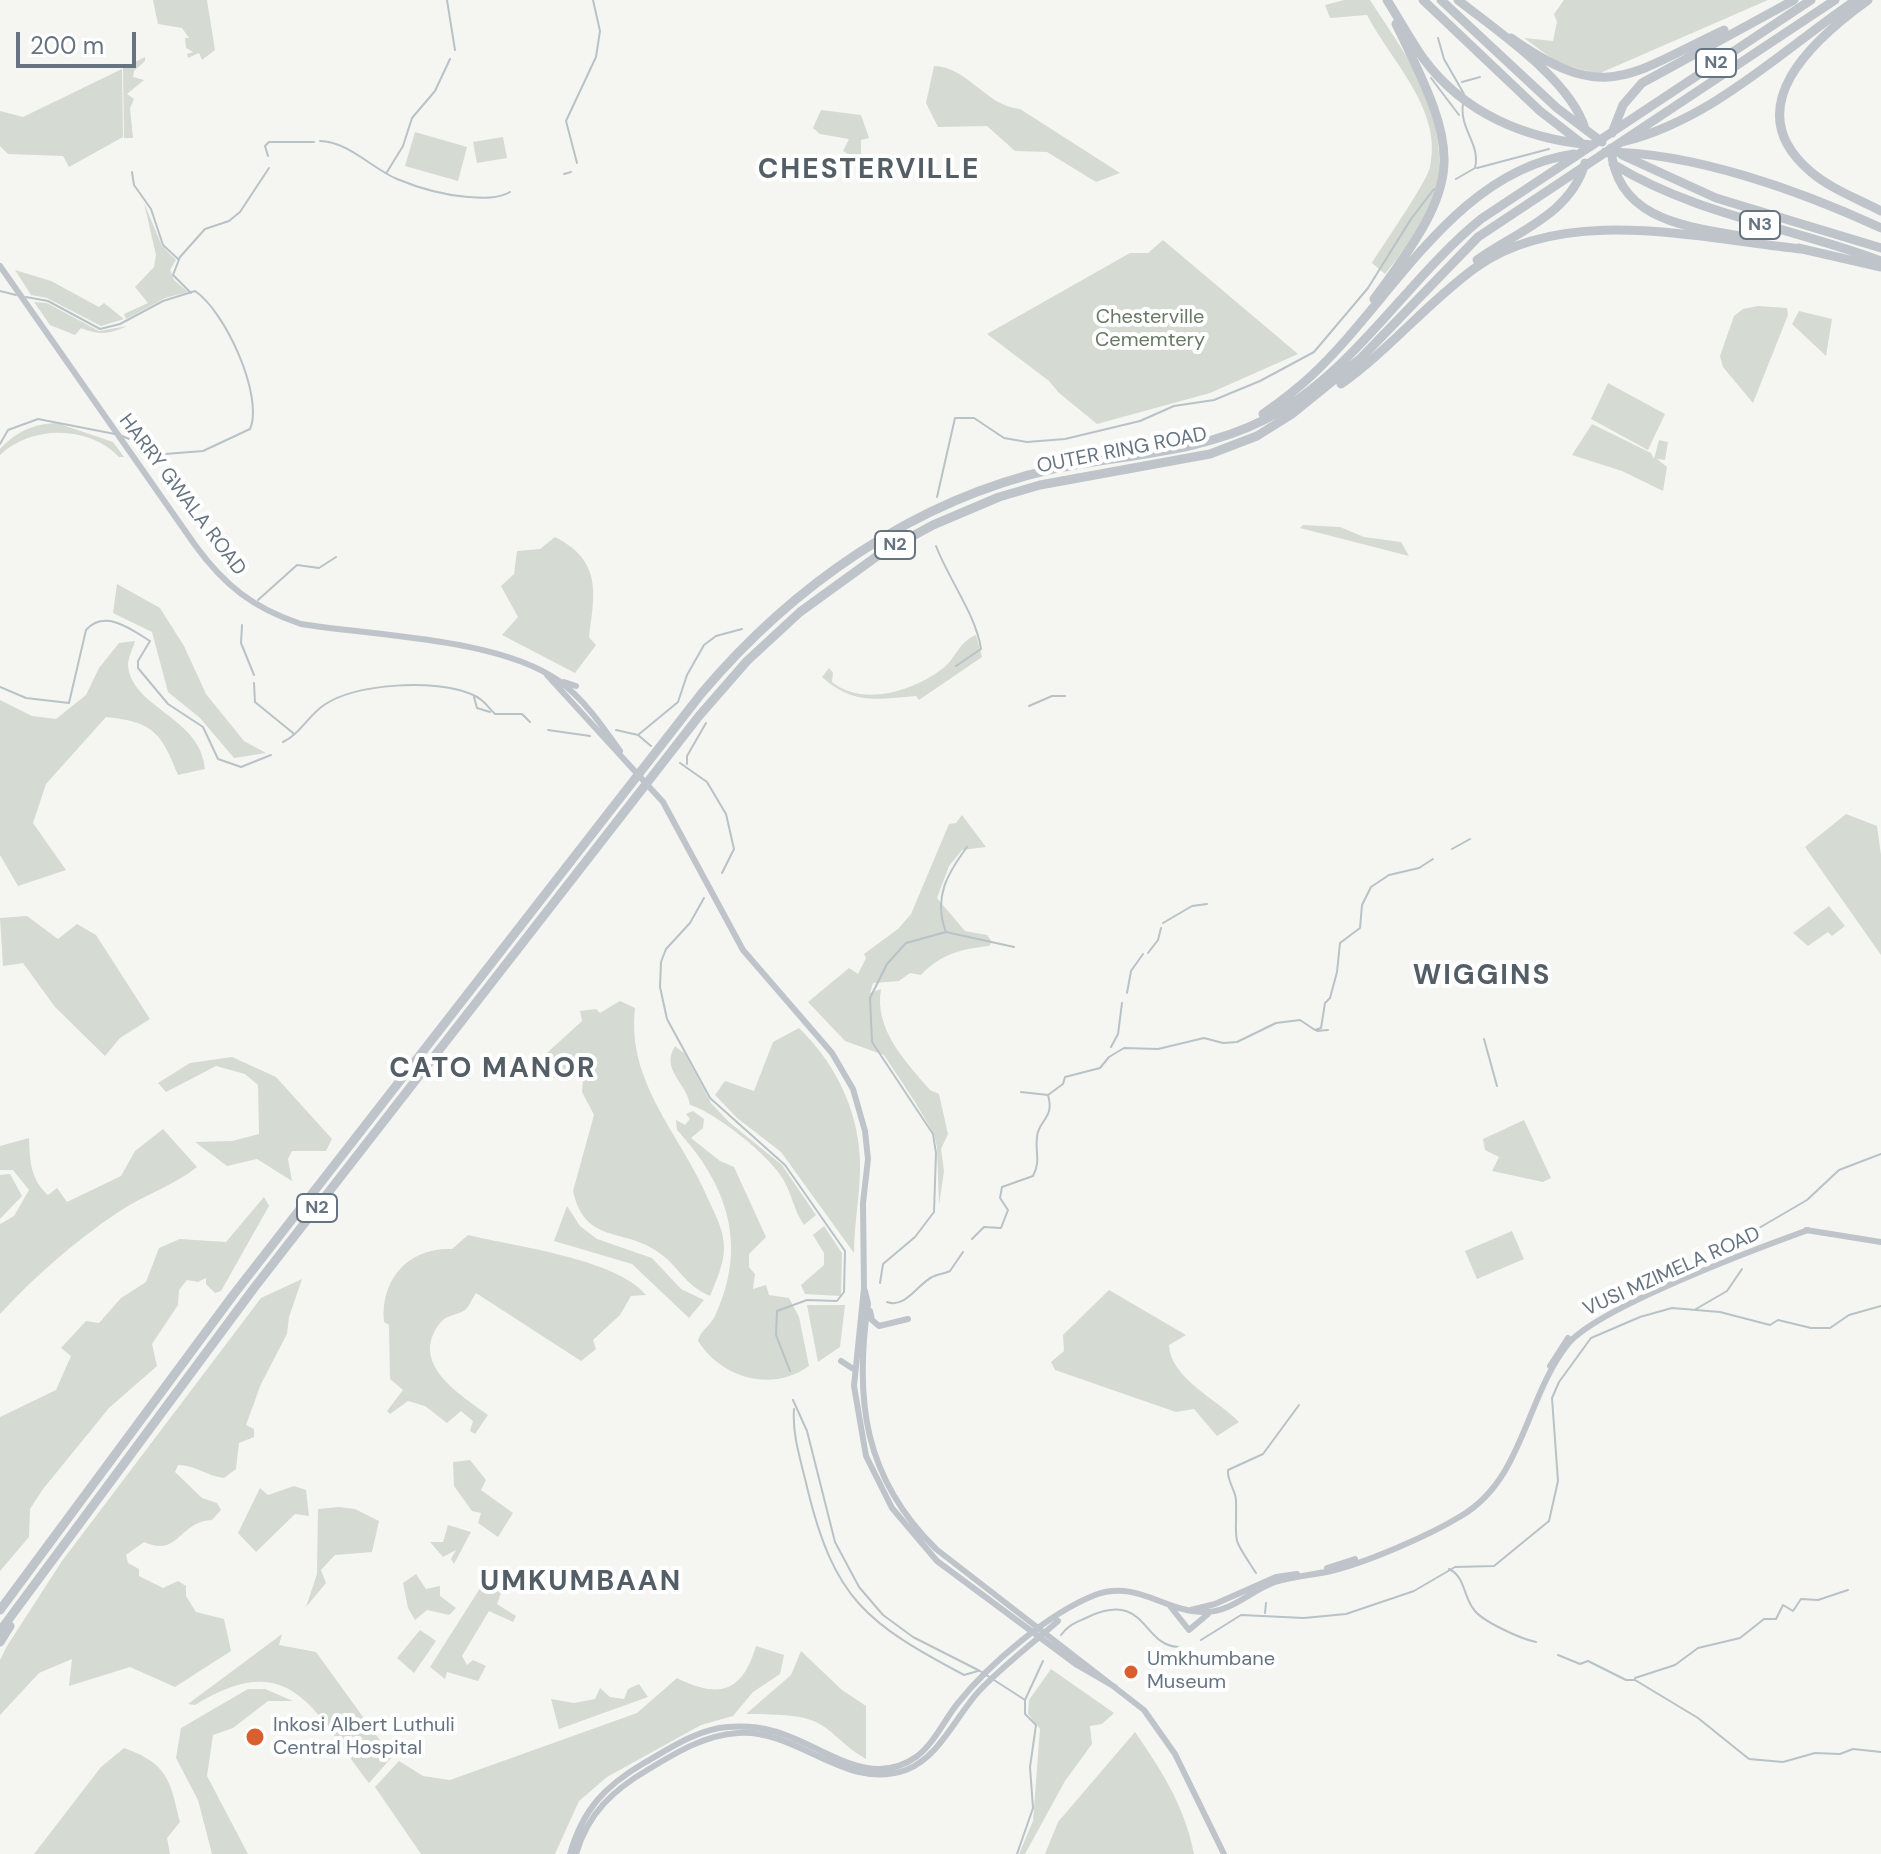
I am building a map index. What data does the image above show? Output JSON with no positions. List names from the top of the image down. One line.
{"streets":{"highway":["N2","N3","OUTER RING ROAD"],"main road":["HARRY GWALA ROAD","VUSI MZIMELA ROAD"]},"crossings":[["N2","OUTER RING ROAD"]],"districts":["CHESTERVILLE","WIGGINS","CATO MANOR","UMKUMBAAN"],"parks":["Chesterville Cememtery"],"places":["Umkhumbane Museum","Inkosi Albert Luthuli Central Hospital"],"scale_bar":"200 m"}
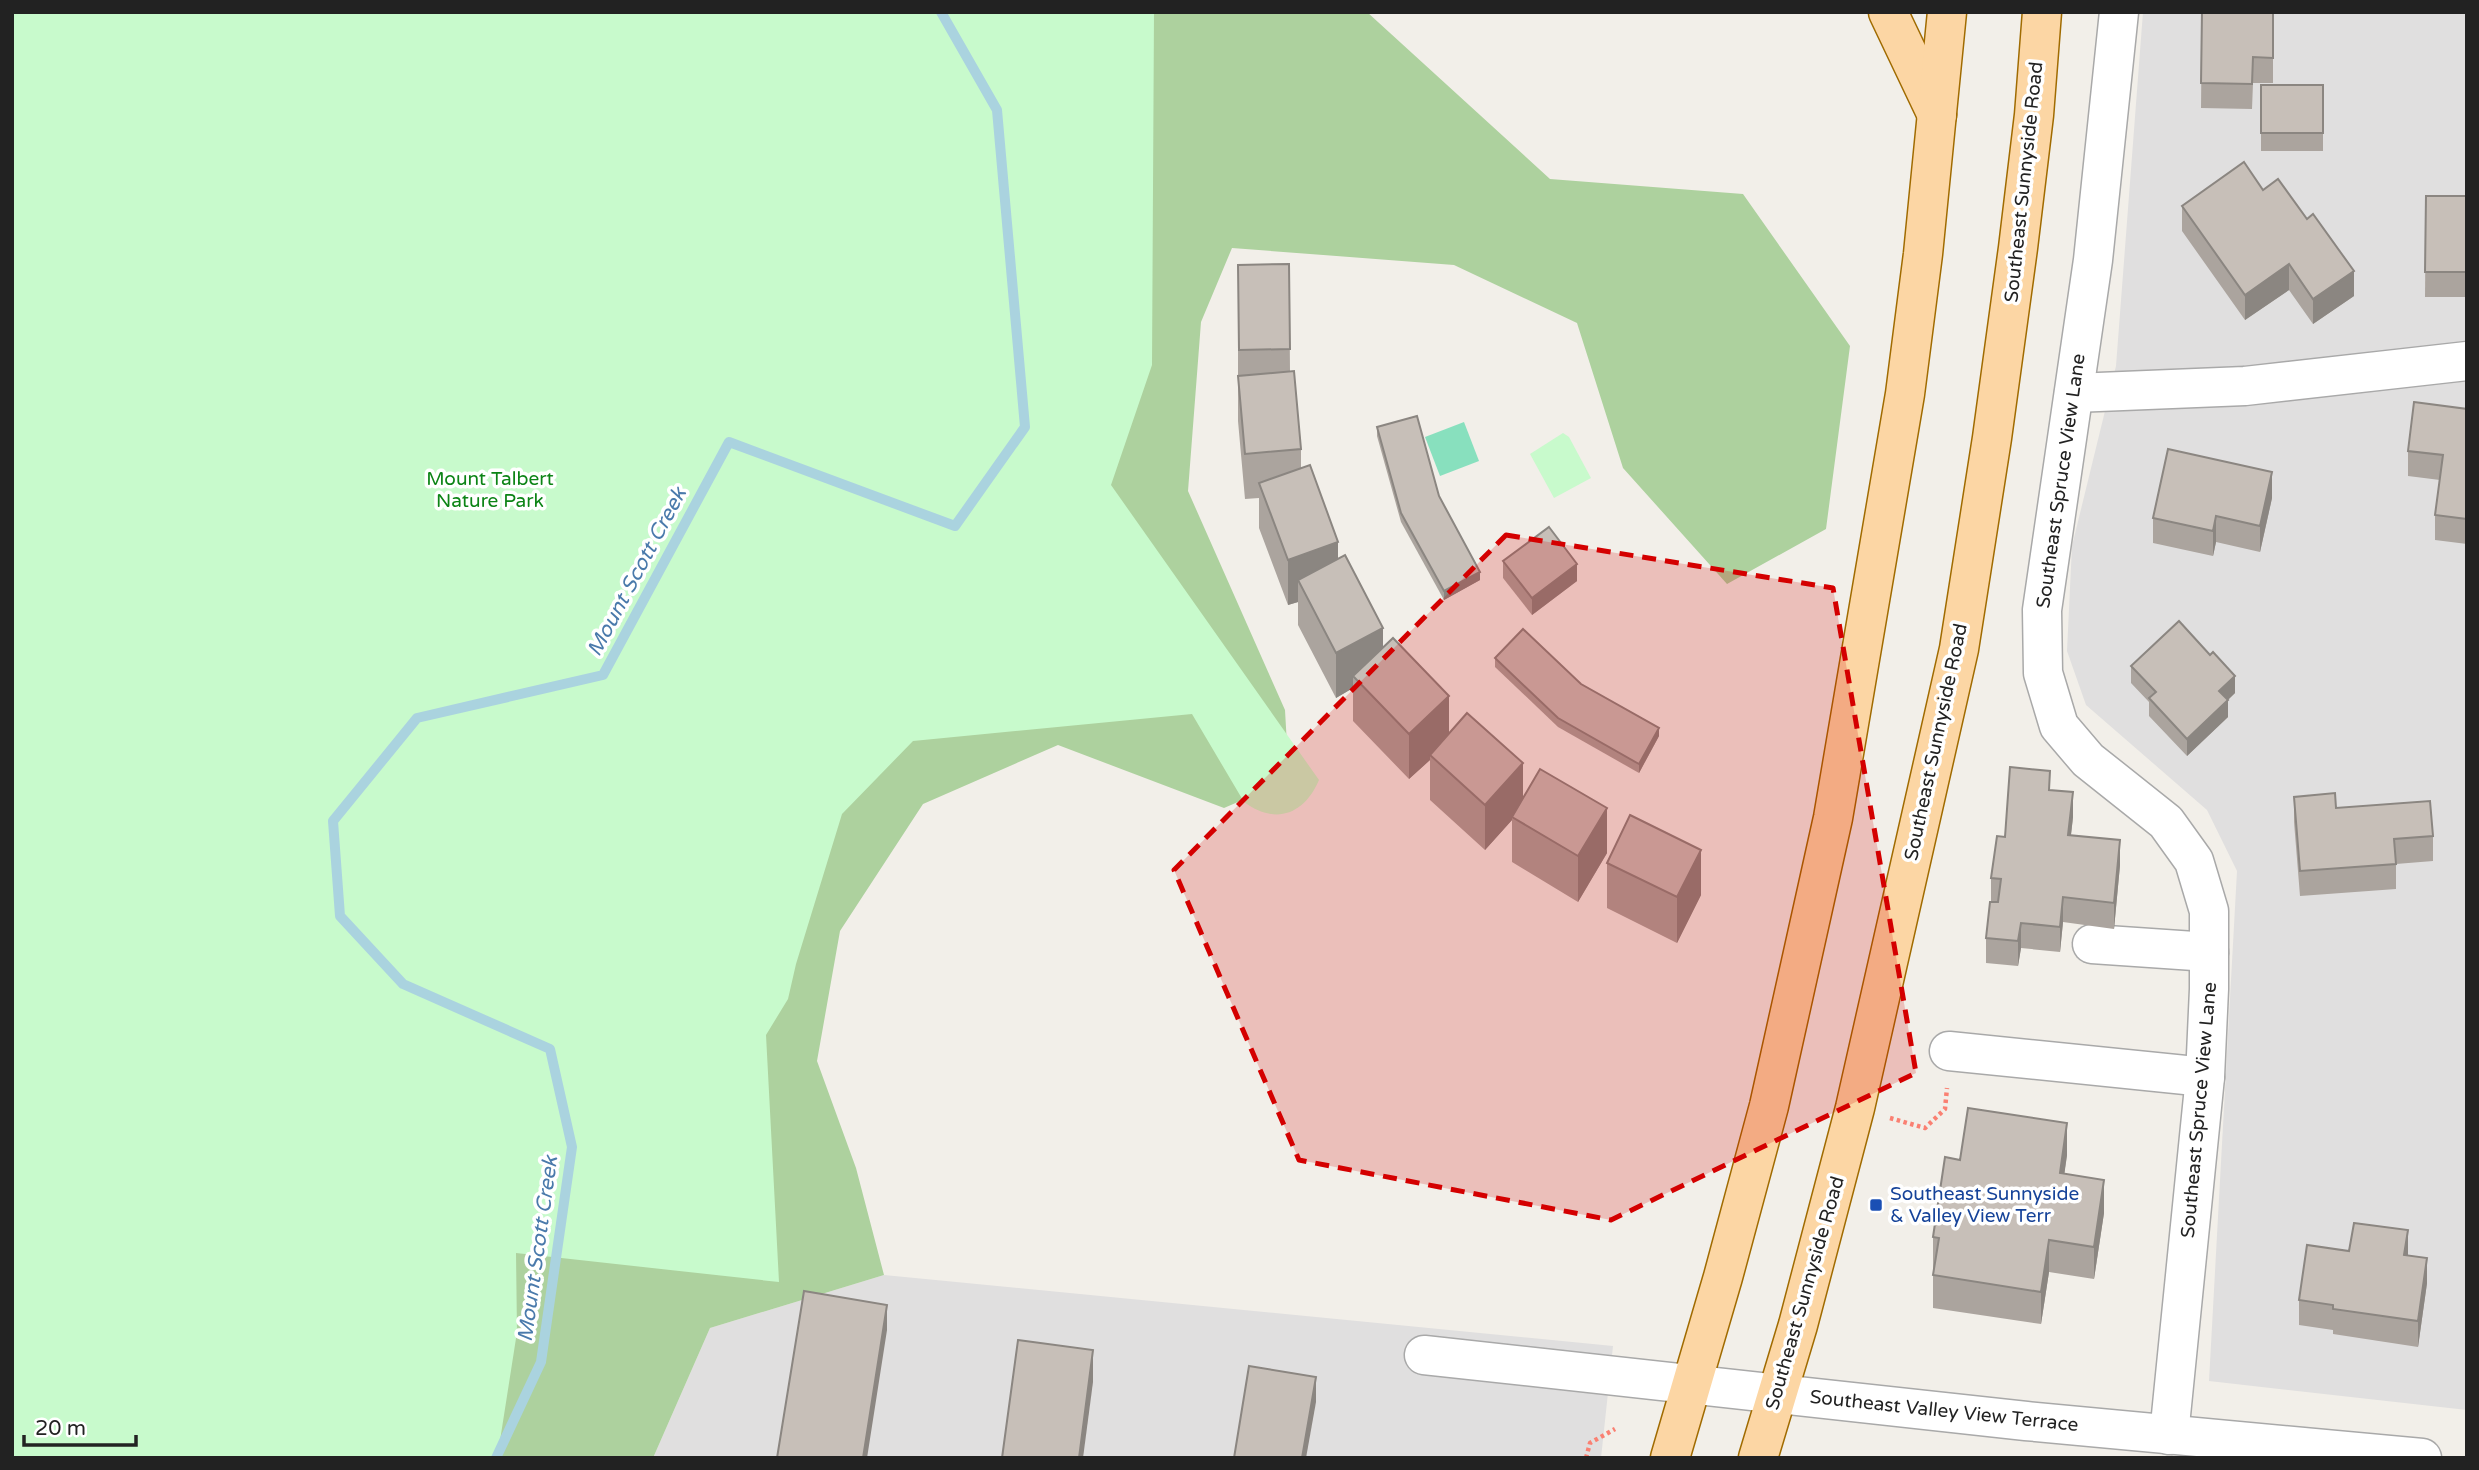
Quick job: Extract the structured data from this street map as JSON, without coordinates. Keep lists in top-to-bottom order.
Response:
{
  "streets": {
    "main road": ["Southeast Sunnyside Road"],
    "street": ["Southeast Spruce View Lane", "Southeast Valley View Terrace"]
  },
  "crossings": [
    ["Southeast Sunnyside Road", "Southeast Valley View Terrace"],
    ["Southeast Spruce View Lane", "Southeast Valley View Terrace"]
  ],
  "water": ["Mount Scott Creek"],
  "parks": ["Mount Talbert Nature Park"],
  "places": {
    "transit": ["Southeast Sunnyside & Valley View Terr"]
  },
  "scale_bar": "20 m"
}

=======

BRIEF
Exactly and only the lines from the line containing "Quick job: Extract" through the last line of the entries should be copied, both ends included.

RESULT OF THE EXERCISE
Quick job: Extract the structured data from this street map as JSON, without coordinates. Keep lists in top-to-bottom order.
Response:
{
  "streets": {
    "main road": ["Southeast Sunnyside Road"],
    "street": ["Southeast Spruce View Lane", "Southeast Valley View Terrace"]
  },
  "crossings": [
    ["Southeast Sunnyside Road", "Southeast Valley View Terrace"],
    ["Southeast Spruce View Lane", "Southeast Valley View Terrace"]
  ],
  "water": ["Mount Scott Creek"],
  "parks": ["Mount Talbert Nature Park"],
  "places": {
    "transit": ["Southeast Sunnyside & Valley View Terr"]
  },
  "scale_bar": "20 m"
}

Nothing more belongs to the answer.